With participatory journalism, readers act as editors/explorers of the news landscape. They also can become producers, adding story content and becoming part of the larger conversation. True dialogue has the power to shape that conversation, possibly to frame issues differently than professional journalists would.

In 1996, I wrote a magazine essay about the new role of reader as active explorer and dialogue agent. I thought it would lead to more critical questioning and critical thinking.

My idea was: "Why not get to know a subject the way a kid gets to know the woods?"

It is a mythic ideal of how kids explore a common "woods," playing hide-and-seek, building forts, damming creeks and avoiding the mean dog behind that one house in the neighborhood. It is active, unlike the more passive experience of reading a newspaper or watching TV.

Consider instead the media landscape preferred by public relations people, political handlers and message "spin doctors." We're in the middle of two well-funded presidential campaigns right now. Given the carefully crafted messages and repetition put out by the campaigns, it would seem that political handlers assume audiences are empty cups, waiting to be filled up with their "talking points."

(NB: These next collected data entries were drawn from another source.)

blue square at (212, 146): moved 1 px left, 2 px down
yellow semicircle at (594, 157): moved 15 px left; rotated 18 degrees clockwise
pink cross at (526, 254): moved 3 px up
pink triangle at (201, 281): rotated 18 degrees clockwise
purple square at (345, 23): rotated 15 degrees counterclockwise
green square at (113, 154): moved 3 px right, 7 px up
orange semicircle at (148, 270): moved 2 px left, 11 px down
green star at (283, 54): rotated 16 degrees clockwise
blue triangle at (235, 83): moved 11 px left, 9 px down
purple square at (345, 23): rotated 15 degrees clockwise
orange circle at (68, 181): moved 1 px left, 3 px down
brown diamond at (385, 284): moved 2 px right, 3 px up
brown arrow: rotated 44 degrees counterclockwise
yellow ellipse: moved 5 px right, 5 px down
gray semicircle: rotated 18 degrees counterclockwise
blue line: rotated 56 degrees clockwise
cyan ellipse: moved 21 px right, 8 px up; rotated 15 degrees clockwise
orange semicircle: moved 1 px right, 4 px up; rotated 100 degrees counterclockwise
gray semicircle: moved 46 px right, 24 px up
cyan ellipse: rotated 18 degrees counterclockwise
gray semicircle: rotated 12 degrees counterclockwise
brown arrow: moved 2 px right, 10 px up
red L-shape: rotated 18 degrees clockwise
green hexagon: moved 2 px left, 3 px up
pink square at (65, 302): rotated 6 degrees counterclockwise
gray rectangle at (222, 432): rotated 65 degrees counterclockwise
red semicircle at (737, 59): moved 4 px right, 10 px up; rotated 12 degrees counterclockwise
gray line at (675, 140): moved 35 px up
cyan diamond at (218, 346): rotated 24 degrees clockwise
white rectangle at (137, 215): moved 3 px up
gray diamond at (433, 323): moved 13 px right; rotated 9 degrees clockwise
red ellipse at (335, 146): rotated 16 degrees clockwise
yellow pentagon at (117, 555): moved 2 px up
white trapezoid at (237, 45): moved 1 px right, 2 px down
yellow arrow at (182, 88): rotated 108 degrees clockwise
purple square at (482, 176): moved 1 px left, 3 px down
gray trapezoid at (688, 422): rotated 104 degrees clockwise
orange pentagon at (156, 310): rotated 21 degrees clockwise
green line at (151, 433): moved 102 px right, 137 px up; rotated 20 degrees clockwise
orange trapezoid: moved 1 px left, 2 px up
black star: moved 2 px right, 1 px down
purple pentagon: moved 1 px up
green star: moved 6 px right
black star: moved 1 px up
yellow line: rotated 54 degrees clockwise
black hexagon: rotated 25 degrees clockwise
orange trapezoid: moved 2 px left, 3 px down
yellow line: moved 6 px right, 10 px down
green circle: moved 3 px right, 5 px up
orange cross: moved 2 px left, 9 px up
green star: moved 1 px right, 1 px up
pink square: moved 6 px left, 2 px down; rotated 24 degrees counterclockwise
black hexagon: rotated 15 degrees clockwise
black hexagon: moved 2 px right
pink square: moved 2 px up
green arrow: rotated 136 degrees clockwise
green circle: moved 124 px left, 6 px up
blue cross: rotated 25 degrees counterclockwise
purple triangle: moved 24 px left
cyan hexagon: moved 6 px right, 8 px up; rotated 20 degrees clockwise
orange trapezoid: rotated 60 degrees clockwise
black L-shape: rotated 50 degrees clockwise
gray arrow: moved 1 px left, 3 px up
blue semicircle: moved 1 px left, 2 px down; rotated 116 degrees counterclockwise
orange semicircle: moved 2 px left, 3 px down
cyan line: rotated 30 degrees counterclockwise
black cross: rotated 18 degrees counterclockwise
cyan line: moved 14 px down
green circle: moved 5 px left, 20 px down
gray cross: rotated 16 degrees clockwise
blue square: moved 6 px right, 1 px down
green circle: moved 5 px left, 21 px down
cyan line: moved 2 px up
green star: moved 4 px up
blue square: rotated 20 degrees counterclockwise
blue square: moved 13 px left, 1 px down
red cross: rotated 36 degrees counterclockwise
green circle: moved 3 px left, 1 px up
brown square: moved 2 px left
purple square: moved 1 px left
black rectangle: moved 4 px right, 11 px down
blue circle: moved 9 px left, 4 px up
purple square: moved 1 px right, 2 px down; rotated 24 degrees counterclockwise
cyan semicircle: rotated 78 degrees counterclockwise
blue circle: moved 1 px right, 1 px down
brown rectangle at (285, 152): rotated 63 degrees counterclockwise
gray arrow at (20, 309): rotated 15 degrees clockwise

What happens when the audience talks back? The Howard Dean campaign was the first to harness that powerful blog energy as well as other online tools such as "Meetups." Campaigns at all levels have discovered how much more quickly small campaign contributions add up when collected online.

Gillmor could be anticipating the power of citizen journalists, rather than noting their arrival. I believe we are still deep in the power struggle between top-down message control and interactive reader/journalists getting to know their political candidates the way kids get to know the backwoods.

I'm still not sure which side is winning.